The Workhuman Fall 2021 International Survey Report, which tracked the mood of more than 3,500 full-time employees in Ireland as well as the US, Canada, and the UK, found that British and Irish workers are the most likely to move roles, with 48% of UK employees saying they plan to quit in the next year, compared to 42% of employees in Ireland and 36% in the US and Canada.




Workhuman said the Great Resignation will be spurred on by desire for greater flexibility and higher pay. The number one reason given for wanting to change roles is to gain more workplace flexibility, with 36% of male job seekers citing this reason. In comparison, at 36% female workers’ principal motivation is better pay.

Burnout is rife

Workers reported experiencing high levels of burnout. Almost two-thirds of women (65.5%) and 59.5% of the men had experienced burnout during their careers. Of those, 81.5% of women and 78% of men stated this had occurred during the last 12 months. 

“After a year-and-an-half of uncertainly and strain, Irish workers now have a very strong idea of what they will and will not tolerate at work. The upshot of this is that many are seeking new opportunities, which offer more flexibility and/or better compensation,” said Derek Irvine, senior vice president of client strategy and consulting. “Unless organisations take preventative steps, they could soon be facing unprecedented levels of employee turnover. Sectors suffering from acute skills shortages, such as construction, technology and engineering, probably have the most cause for concern.”
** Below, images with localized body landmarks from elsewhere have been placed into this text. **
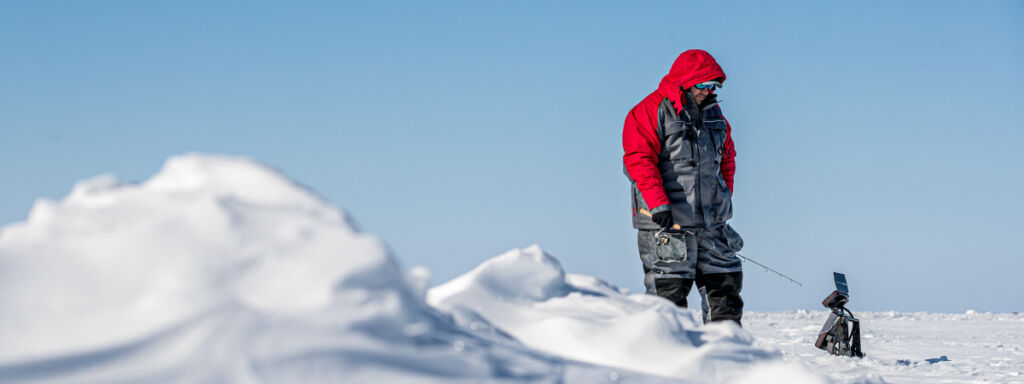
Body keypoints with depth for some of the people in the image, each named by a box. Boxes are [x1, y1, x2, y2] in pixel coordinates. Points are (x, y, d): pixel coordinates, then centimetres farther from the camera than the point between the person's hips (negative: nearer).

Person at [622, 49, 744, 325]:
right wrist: (658, 203, -22)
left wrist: (725, 195, 17)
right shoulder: (649, 112, -7)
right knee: (669, 290, -6)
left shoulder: (713, 113, 16)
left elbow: (727, 157, 27)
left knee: (726, 282, 8)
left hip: (711, 220, 7)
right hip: (666, 220, -7)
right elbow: (639, 160, -14)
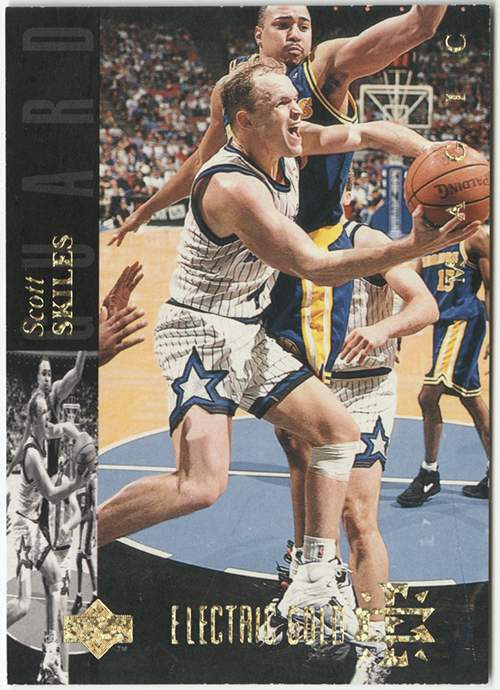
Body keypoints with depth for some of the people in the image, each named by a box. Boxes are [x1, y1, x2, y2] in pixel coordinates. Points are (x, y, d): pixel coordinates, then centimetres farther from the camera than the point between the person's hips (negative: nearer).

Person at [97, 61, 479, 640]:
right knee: (202, 485, -25)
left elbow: (370, 132, 12)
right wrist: (413, 248, -33)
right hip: (200, 334, -10)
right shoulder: (235, 188, -26)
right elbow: (317, 268, -28)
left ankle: (314, 581, 16)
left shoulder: (288, 146, 1)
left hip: (248, 336, 10)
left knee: (340, 432, 10)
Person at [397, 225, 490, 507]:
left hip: (465, 319, -8)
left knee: (428, 395, -15)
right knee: (471, 398, 12)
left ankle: (429, 475, -3)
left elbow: (491, 288, -9)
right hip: (444, 321, 8)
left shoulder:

Working parents are amongst the most likely to leave their job. More than half (52.5%) stated they intend to resign within the next year. Of those, 35.5% said they wanted more flexibility at work.


The study also highlighted demand to switch to a hybrid-work model. When asked to state their preferred way of working, 47.5% of respondents stated they want to split their time between the office and working from home. Almost one-third (32.5%) said they would prefer to work remotely all of the time, while just one-in-five said they wanted to work in the office all of the time. In contrast, at the time of the survey – in late June 2021 – 46% of women and 38% of men were working on-site all of the time.

“According to Gallup, the cost of replacing a member of staff is somewhere between one-and-an-half and two-times their annual salary,” continued Irvine. “When you consider how many people are planning to switch roles over the next year, it’s not hard to envisage how costs will mount up for organisations; costs that many can ill-afford after the economic impact of the shutdown. It’s clear that organisations need to make employee retention a strategic objective, creating environments where employees are recognised and rewarded for their contributions, and where employee needs are front and centre of the decision-making process.”